Y es en el marco de aquél incremento de la potencia de obrar, que pasa a través (y más allá) de la naciente sociedad burguesa, donde tiene sentido el cálculo de la ley sadiana, del ritual y del reglamento. Las normas que gobiernan los castillos y abadías de los libertinos, son imprescindibles para encauzar el movimiento de las pasiones a través de su subversión. El orden existe (¡vaya paradoja en un espinozista!) únicamente para ser subvertido; dicha subversión permite asimismo administrar castigos que son igualmente criminales y contrarios a la propia ley (¿no es este el mismo goce que extraen los partidarios de la pena de muerte?). Pero las subversiones se encadenan en un orden progesivo, fundado sobre el olvido del pasado, puesto que no conciben la repetición sino que se inscriben en un movimiento continuo que únicamente se recomienza o retoma. Que se retome el proceso, y que en cambio se evite la simple repetición de los cuadros, no tiene que ver tan sólo con la necesidad de dotar de algún tipo de hilación al relato; tiene que ver con la intercambiabilidad de los actos en sí mismos, que carecen de toda relevancia si se los extrae del preciso contexto (narrativo o filosófico) en que se enmarcan. Por eso el libertino no encuentra ningún consuelo en recordar sus crímenes pasados, lo único que hace con ellos es instrumentalizarlos, en la forma del relato, para inspirar pasiones nuevas; por consiguiente se impone la inventiva. Ya lo decía Saint-Just: «los que hacen las revoluciones en el mundo, los que quieren hacer el bien, sólo deben dormir en la tumba». [9]

A modo de posdata: ¿es Sade un «neoliberal»? ¿Es un stajanovista de las pasiones? ¿Debemos seguir leyéndolo, en la línea de los frankfurtianos, como la «verdad» oculta, como el crimen entre líneas, que envuelven los mitos emancipadores de la modernidad y de la Ilustración? ¿Lo arrojamos al mismo cesto al que arrojamos al sujeto moderno? Sin embargo, cuando la ideología dominante se basa bien al contrario en la reivindicación anti-ilustrada de la «finitud humana» (hermenéuticas, acabamiento de los «metarrelatos», postmodernismos, postmarxismos y post-etcéteras) y en la proliferación de particularismos culturalistas… cuando ante la «crisis ecológica» se acude a la crítica moral del prometeísmo humano, al tiempo que ante la «crisis financiera» se discuten soluciones en la opacidad de las altas esferas políticas… la Ilustración que nos ofrece el mismísimo Sade nos proporciona aun en la pintura de sus excesos la clave para un optimismo de la voluntad que busca la construcción de lo universal a través de lo colectivo. Si fantasea con los extremos del crimen, es porque nos muestra la fuerza de los afectos y la omnipotencia de la práctica. Ya Spinoza escribió que «nadie sabe lo que puede un cuerpo». A día de hoy, sus extremos todavía están por ver.
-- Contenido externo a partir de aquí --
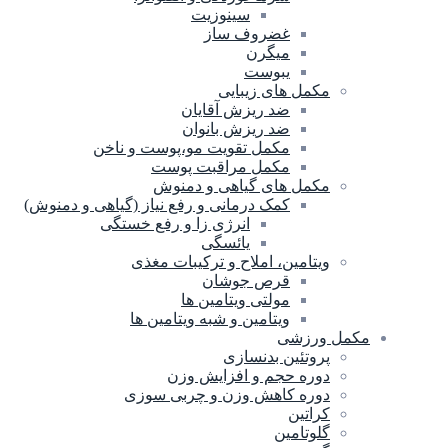
سینوزیت
غضروف ساز
میگرن
یبوست
مکمل های زیبایی
ضد ریزش آقایان
ضد ریزش بانوان
مکمل تقویت مو،پوست و ناخن
مکمل مراقبت پوست
مکمل های گیاهی و دمنوش
کمک درمانی و رفع نیاز (گیاهی و دمنوش)
انرژی زا و رفع خستگی
یائسگی
ویتامین، املاح و ترکیبات مغذی
قرص جوشان
مولتی ویتامین ها
ویتامین و شبه ویتامین ها
مکمل ورزشی
پروتئین بدنسازی
دوره حجم و افزایش وزن
دوره کاهش وزن و چربی سوزی
کراتین
گلوتامین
Web personal: http://enuntrenenmarcha.googlepages.com



[1] Cf. M. Horkheimer y Th. W. Adorno, Dialéctica de la ilustración, Madrid: Akal, 2007, pp. 93-131.

[2] M. Heidegger, «Entrevista del Spiegel«, en La autoafirmación de la Universidad alemana. El rectorado, 1933-1934. Entrevista del Spiegel. Madrid: Tecnos, 1989, p. 70.

[3] Ibíd., p. 69.

[4] P. Klossowski, Sade mi prójimo, Madrid: Arena, 2005, p. 12.
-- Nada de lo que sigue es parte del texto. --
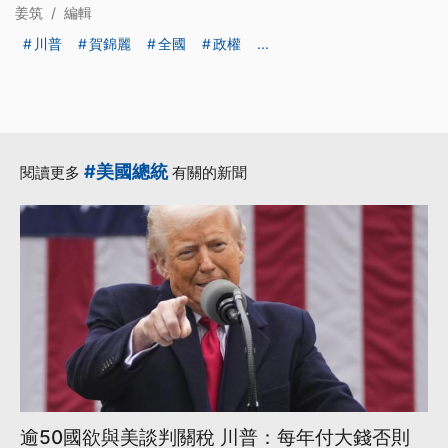
姜筑
/
編輯
川普
賀錦麗
全國
政權
...
#美國總統
閱讀更多
有關的新聞
逾50國欲與美談判關稅 川普：每年付大錢否則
[5] D.-A. de Sade, Justine, Madrid: Valdemar, 2003, pp. 574-575.

[6] «Los afectos de la esperanza y el miedo no pueden ser buenos de por sí» (Spinoza, Ética, III, Prop. XLVII, Madrid: Alianza,1998, p. 339.).

[7] «…deja tus prejuicios, sé hombre, sé humano, sin llanto y sin esperanza» (Sade, «Diálogo entre un sacerdote y un moribundo», en Escritos filosóficos y políticos, Barcelona: Grijalbo, 1979, pp. 43-43)

[8] Spinoza, Ética, O. Cit., III, Def. III, p. 193.

[9] L. A. de Saint-Just, «Sobre la necesidad de declarar el gobierno revolucionario hasta la paz», en La libertad pasó como una tormenta. Textos del periodo de la Revolución Democrática Popular, Madrid: El Viejo Topo, 2006, p. 122.